PE (Electrical), NABCEP certified
Location
Austin, TX, USA
Occupation
Consulting Electrical Engineer - Photovoltaic Systems
Well, actually it was a couple of days ago, but it was news to me.

I am working on a 812kW PV system that will interconnect load side at two points in a large MDP through a 350A and a 800A breaker. When the breakers came in I found that they are dual trip - thermal and magnetic - and the magnetic section is adjustable. I had never seen that before.

The thermal section uses the same bimetallic strip that we all know about, which can take a long time to trip, especially if it sees an overload only a little above its rating. The magnetic trip point is adjustable on the 800A breaker from 4X to 8X of the breaker rating and the 350A is adjustable from 5X to 10X, and it trips nearly instantaneously. What does this mean and why is it there?
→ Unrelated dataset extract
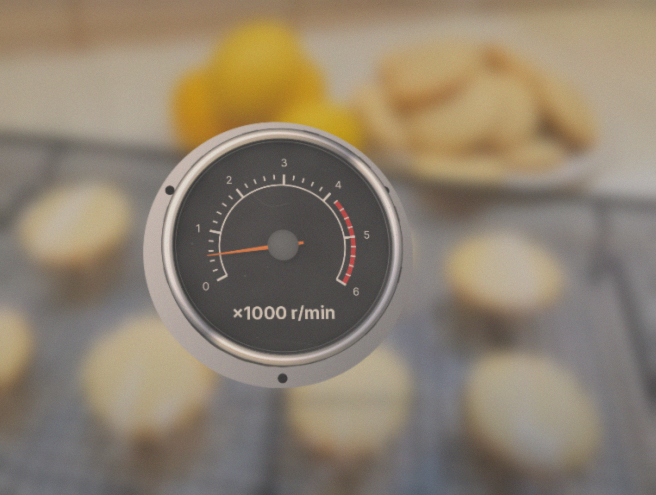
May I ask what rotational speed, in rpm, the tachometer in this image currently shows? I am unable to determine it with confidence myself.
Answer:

In a word, it's there for inrush. If the breaker is feeding a large transformer, the inrush when the breaker is closed is significant and can momentarily be several times the rating of the breaker, though it will be less than a short circuit would draw. The magnetic trip point is set to enable the breaker to distinguish between inrush and a short circuit fault. Whatever equipment you have the breaker connected to, you want this setting to be as low as possible without causing nuisance trips, because if it is set too high, in the event of a short on the line it can cause another breaker farther upstream to trip instead and thereby shut down more of the system than is necessary to clear the fault.

So, what about inverters? How much inrush do they draw when they are connected to the AC bus? According to SMA tech support, very little, at least in the case of transformerless inverters - something in the milliamp range per inverter - so even in the system I am building with 30+ SMA Tripower inverters in parallel it is nearly nothing. The magnetic trip points on the breakers should therefore be set at their lowest value because any current draw in excess of the breaker rating can only be due to a fault.
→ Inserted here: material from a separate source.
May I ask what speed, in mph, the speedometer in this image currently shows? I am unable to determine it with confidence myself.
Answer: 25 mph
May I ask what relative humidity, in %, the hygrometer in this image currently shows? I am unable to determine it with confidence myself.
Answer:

Anyway, this was a new wrinkle for me, so I thought I would share it.
 

jim dungar

Moderator
Staff member
Location
Wisconsin
Occupation
PE (Retired) - Power Systems
... a 350A and a 800A breaker. When the breakers came in I found that they are dual trip - thermal and magnetic - and the magnetic section is adjustable. I had never seen that before.

The thermal section uses the same bimetallic strip that we all know about, which can take a long time to trip, especially if it sees an overload only a little above its rating. The magnetic trip point is adjustable on the 800A breaker from 4X to 8X of the breaker rating and the 350A is adjustable from 5X to 10X, and it trips nearly instantaneously. What does this mean and why is it there?

Adjustable magnetic trip has been a common feature on almost every 250A frame and larger, 600V maximum, 'industrial' thermal-magnetic breaker for 50+ years. However, almost none of the 240V 'commercial' breakers have it.
We regularly recommend the 240V breakers be exchanged for arc-flash mitigation or coordination purposes.

I agree this probably started as a feature for accommodating large motors and transformers starting current.